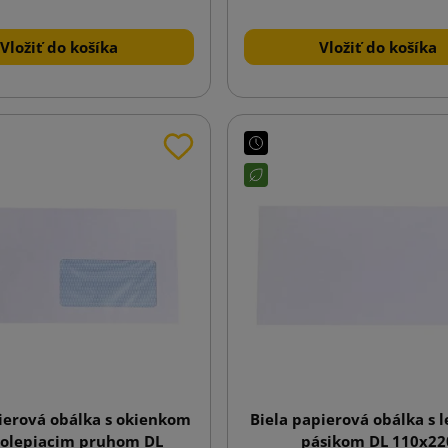
Vložiť do košíka
Vložiť do košíka
ierová obálka s okienkom
Biela papierová obálka s 
olepiacim pruhom DL
pásikom DL 110x22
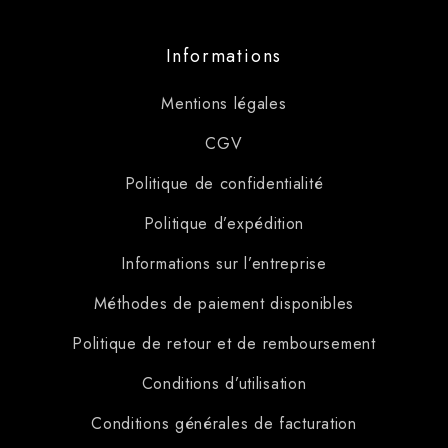
Informations
Mentions légales
CGV
Politique de confidentialité
Politique d’expédition
Informations sur l’entreprise
Méthodes de paiement disponibles
Politique de retour et de remboursement
Conditions d’utilisation
Conditions générales de facturation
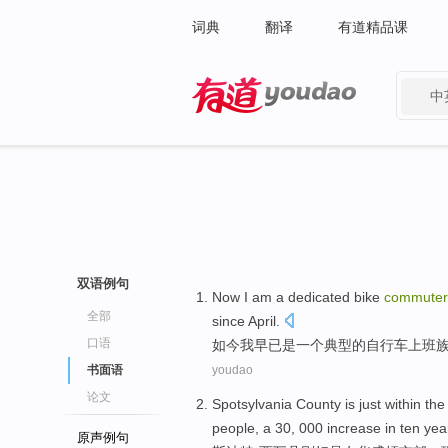
词典
翻译
有道精品课
中
有道 - 网易旗下搜索
双语例句
Now
I
am
a
dedicated
bike
commuter
全部
since
April
.
口语
如今
我
早已
是
一个
典型
的
自行车
上班
书面语
youdao
论文
Spotsylvania
County
is
just
within th
people
, a 30, 000
increase
in
ten
yea
原声例句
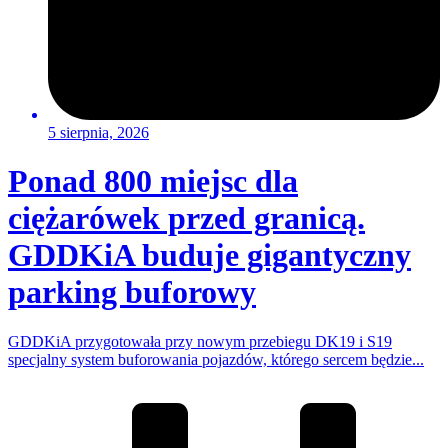
5 sierpnia, 2026
Ponad 800 miejsc dla
ciężarówek przed granicą.
GDDKiA buduje gigantyczny
parking buforowy
GDDKiA przygotowała przy nowym przebiegu DK19 i S19
specjalny system buforowania pojazdów, którego sercem będzie...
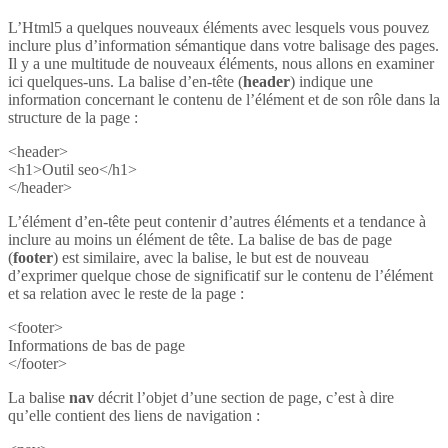
L’Html5 a quelques nouveaux éléments avec lesquels vous pouvez
inclure plus d’information sémantique dans votre balisage des pages.
Il y a une multitude de nouveaux éléments, nous allons en examiner
ici quelques-uns. La balise d’en-tête (
header
) indique une
information concernant le contenu de l’élément et de son rôle dans la
structure de la page :
<header>
<h1>Outil seo</h1>
</header>
L’élément d’en-tête peut contenir d’autres éléments et a tendance à
inclure au moins un élément de tête. La balise de bas de page
(
footer
) est similaire, avec la balise, le but est de nouveau
d’exprimer quelque chose de significatif sur le contenu de l’élément
et sa relation avec le reste de la page :
<footer>
Informations de bas de page
</footer>
La balise
nav
décrit l’objet d’une section de page, c’est à dire
qu’elle contient des liens de navigation :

※

▸ **JOB ITEM**:
Copy out every entry above word for word; omit the images.

▸ **OUTPUT OF THE EXERCISE**:
Vložiť do košíka
Vložiť do košíka
ierová obálka s okienkom
Biela papierová obálka s 
olepiacim pruhom DL
pásikom DL 110x22
Informations
Mentions légales
CGV
Politique de confidentialité
Politique d’expédition
Informations sur l’entreprise
Méthodes de paiement disponibles
Politique de retour et de remboursement
Conditions d’utilisation
Conditions générales de facturation
词典
翻译
有道精品课
中
有道 - 网易旗下搜索
双语例句
Now
I
am
a
dedicated
bike
commuter
全部
since
April
.
口语
如今
我
早已
是
一个
典型
的
自行车
上班
书面语
youdao
论文
Spotsylvania
County
is
just
within th
people
, a 30, 000
increase
in
ten
yea
原声例句
5 sierpnia, 2026
Ponad 800 miejsc dla
ciężarówek przed granicą.
GDDKiA buduje gigantyczny
parking buforowy
GDDKiA przygotowała przy nowym przebiegu DK19 i S19
specjalny system buforowania pojazdów, którego sercem będzie...
L’Html5 a quelques nouveaux éléments avec lesquels vous pouvez
inclure plus d’information sémantique dans votre balisage des pages.
Il y a une multitude de nouveaux éléments, nous allons en examiner
ici quelques-uns. La balise d’en-tête (
header
) indique une
information concernant le contenu de l’élément et de son rôle dans la
structure de la page :
<header>
<h1>Outil seo</h1>
</header>
L’élément d’en-tête peut contenir d’autres éléments et a tendance à
inclure au moins un élément de tête. La balise de bas de page
(
footer
) est similaire, avec la balise, le but est de nouveau
d’exprimer quelque chose de significatif sur le contenu de l’élément
et sa relation avec le reste de la page :
<footer>
Informations de bas de page
</footer>
La balise
nav
décrit l’objet d’une section de page, c’est à dire
qu’elle contient des liens de navigation :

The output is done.